Article 2 : L'Etat versera à la Fédération nationale des mines et de l'énergie - Confédération générale du travail une somme de 1 500 euros au titre de l'article L. 761-1 du code de justice administrative.
Article 3 : Le surplus des conclusions de la requête de la Fédération nationale des mines et de l'énergie - Confédération générale du travail est rejeté.
Article 4 : La présente décision sera notifiée à la Fédération nationale des mines et de l'énergie - Confédération générale du travail et au ministre de la santé et de la prévention.

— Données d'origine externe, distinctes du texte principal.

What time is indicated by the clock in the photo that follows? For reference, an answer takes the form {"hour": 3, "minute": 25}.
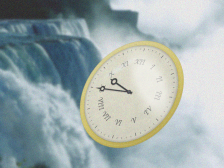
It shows {"hour": 9, "minute": 45}
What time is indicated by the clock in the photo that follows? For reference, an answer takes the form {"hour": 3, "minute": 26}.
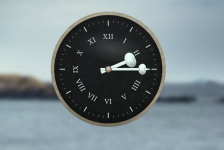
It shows {"hour": 2, "minute": 15}
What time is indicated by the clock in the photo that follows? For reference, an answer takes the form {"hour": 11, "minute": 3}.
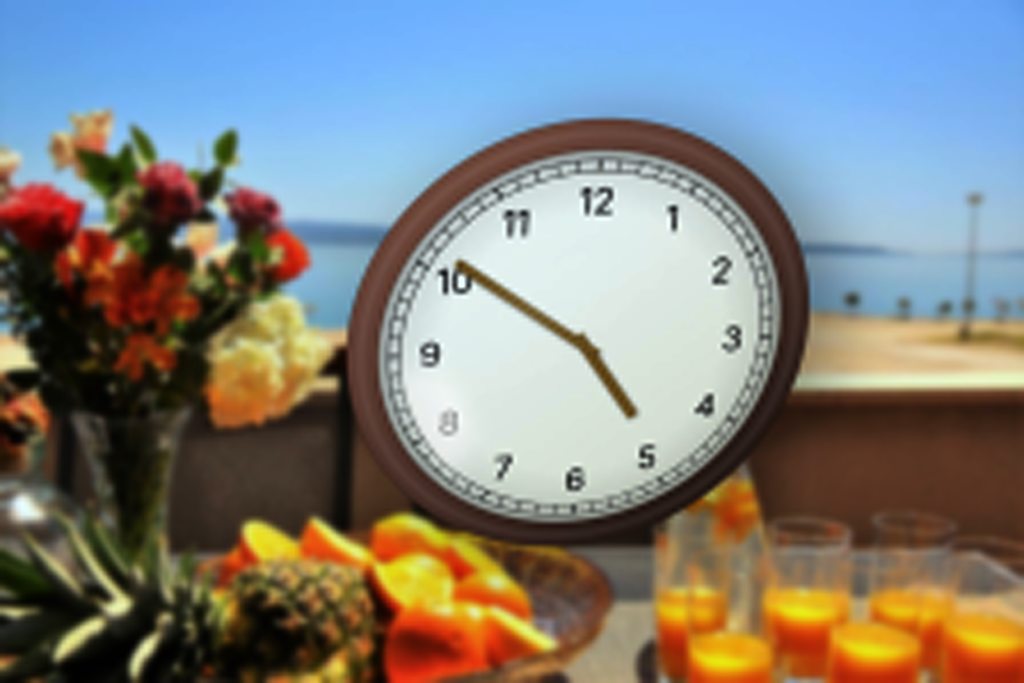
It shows {"hour": 4, "minute": 51}
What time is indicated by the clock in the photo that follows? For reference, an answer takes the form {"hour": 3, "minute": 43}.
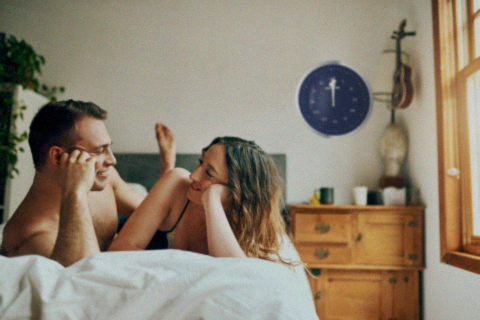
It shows {"hour": 12, "minute": 1}
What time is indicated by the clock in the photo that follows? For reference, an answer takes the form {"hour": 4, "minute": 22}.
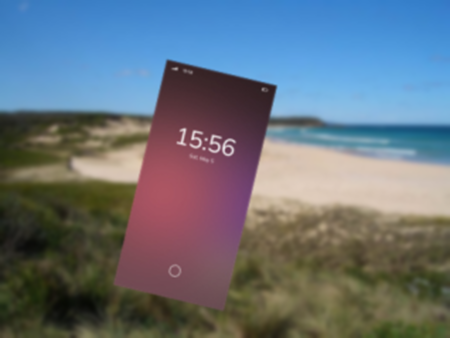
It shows {"hour": 15, "minute": 56}
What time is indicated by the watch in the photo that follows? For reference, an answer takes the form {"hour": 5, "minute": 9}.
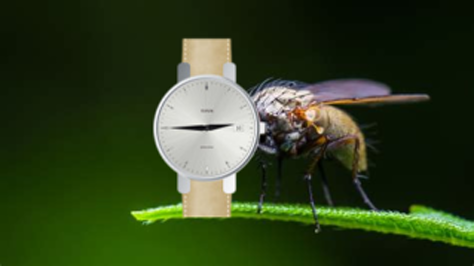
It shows {"hour": 2, "minute": 45}
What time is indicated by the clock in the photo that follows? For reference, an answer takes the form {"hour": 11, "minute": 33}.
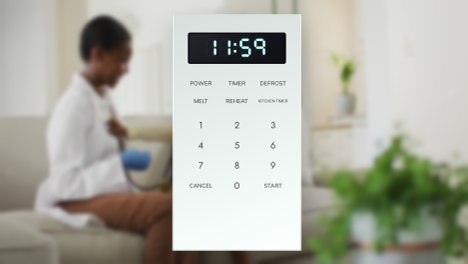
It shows {"hour": 11, "minute": 59}
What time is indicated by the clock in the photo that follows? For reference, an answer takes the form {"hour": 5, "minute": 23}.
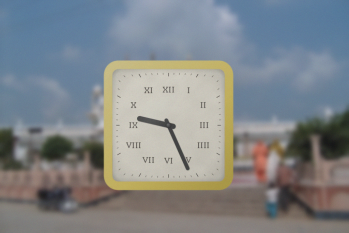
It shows {"hour": 9, "minute": 26}
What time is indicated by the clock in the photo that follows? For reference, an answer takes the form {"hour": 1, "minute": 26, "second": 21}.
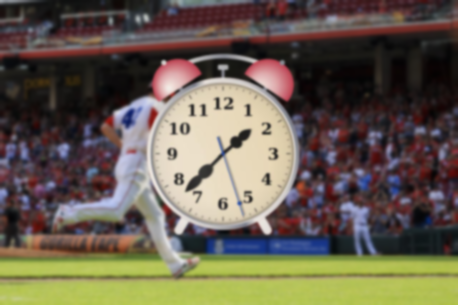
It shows {"hour": 1, "minute": 37, "second": 27}
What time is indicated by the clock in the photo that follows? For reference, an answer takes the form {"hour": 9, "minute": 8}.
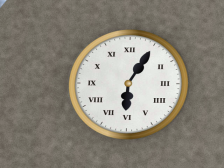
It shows {"hour": 6, "minute": 5}
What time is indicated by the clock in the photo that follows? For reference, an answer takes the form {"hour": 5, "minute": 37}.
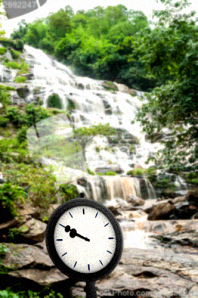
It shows {"hour": 9, "minute": 50}
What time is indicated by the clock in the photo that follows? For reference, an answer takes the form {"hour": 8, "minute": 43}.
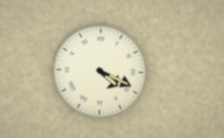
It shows {"hour": 4, "minute": 19}
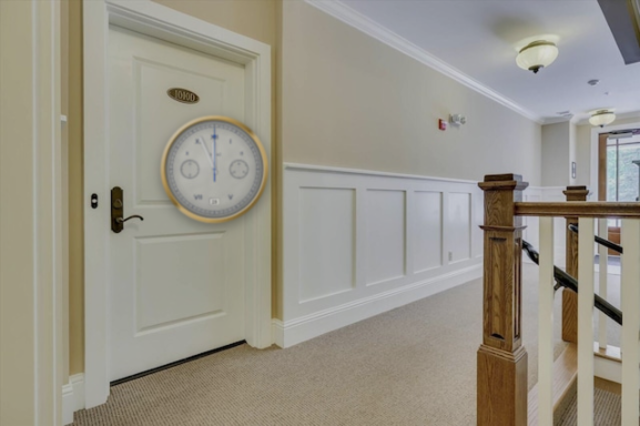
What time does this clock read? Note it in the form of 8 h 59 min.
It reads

Copie en sera adressée à la ministre de la transition énergétique.
Délibéré à l'issue de la séance du 12 octobre 2022 où siégeaient : M. Jacques-Henri Stahl, président adjoint de la section du contentieux, présidant ; Mme Maud Vialettes, Mme Gaëlle Dumortier, présidentes de chambre ; M. Yves Doutriaux, M. Jean-Luc Nevache, M. Damien Botteghi, Mme Anne Lazar Sury, M. Alban de Nervaux, conseillers d'Etat et Mme Manon Chonavel, auditrice-rapporteure.
Rendu le 7 novembre 2022.
Le président :
Signé : M. Jacques-Henri Stahl
La rapporteure :
Signé : Mme Manon Chonavel
La secrétaire :
Signé : Mme Anne Lagorce
La République mande et ordonne au ministre de la santé et de la prévention en ce qui le concerne ou à tous commissaires de justice à ce requis en ce qui concerne les voies de droit commun contre les parties privées, de pourvoir à l'exécution de la présente décision.